▶ **WHAT IS BEING ASKED**: I'd like an exact copy of every line from the start of the entries below through the line containing "thumb mcp: (1516, 639)", please.

╔══

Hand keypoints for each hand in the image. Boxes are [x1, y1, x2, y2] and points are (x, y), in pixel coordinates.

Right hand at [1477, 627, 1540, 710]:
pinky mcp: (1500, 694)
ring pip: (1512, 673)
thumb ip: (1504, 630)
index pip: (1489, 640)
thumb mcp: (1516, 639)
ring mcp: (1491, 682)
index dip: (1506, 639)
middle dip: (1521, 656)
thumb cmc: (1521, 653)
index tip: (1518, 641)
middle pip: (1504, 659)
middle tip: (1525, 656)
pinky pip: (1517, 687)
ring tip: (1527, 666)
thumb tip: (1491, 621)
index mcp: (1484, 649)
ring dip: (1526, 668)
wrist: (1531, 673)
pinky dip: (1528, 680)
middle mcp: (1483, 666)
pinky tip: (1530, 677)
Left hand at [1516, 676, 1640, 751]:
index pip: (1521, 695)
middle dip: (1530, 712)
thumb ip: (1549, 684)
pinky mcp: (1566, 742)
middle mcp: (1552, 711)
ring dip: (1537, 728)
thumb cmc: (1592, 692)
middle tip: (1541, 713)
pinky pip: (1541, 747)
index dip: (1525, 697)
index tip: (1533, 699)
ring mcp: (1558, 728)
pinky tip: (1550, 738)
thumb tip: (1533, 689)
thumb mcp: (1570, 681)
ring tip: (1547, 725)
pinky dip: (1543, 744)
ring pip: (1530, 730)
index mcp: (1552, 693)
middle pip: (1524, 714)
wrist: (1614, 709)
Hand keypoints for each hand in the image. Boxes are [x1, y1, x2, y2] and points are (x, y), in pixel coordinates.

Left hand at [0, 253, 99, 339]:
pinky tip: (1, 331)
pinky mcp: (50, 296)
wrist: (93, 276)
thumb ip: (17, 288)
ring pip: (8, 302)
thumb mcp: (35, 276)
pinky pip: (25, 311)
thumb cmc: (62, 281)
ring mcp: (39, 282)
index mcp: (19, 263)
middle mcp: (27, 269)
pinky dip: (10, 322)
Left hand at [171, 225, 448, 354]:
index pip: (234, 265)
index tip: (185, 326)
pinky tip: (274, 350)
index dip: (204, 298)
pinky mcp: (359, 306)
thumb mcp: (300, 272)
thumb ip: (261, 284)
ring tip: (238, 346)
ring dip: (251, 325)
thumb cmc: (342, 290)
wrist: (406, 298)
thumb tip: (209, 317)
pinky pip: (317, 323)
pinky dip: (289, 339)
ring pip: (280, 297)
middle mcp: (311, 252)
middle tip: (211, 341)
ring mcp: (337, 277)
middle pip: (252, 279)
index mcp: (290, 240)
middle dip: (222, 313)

╚══

▶ **TASK SOLUTION**:
Hand keypoints for each hand in the image. Boxes are [x1, y1, x2, y2] and points are (x, y), in pixel coordinates.

Right hand at [1477, 627, 1540, 710]:
pinky mcp: (1500, 694)
ring pip: (1512, 673)
thumb ip: (1504, 630)
index pip: (1489, 640)
thumb mcp: (1516, 639)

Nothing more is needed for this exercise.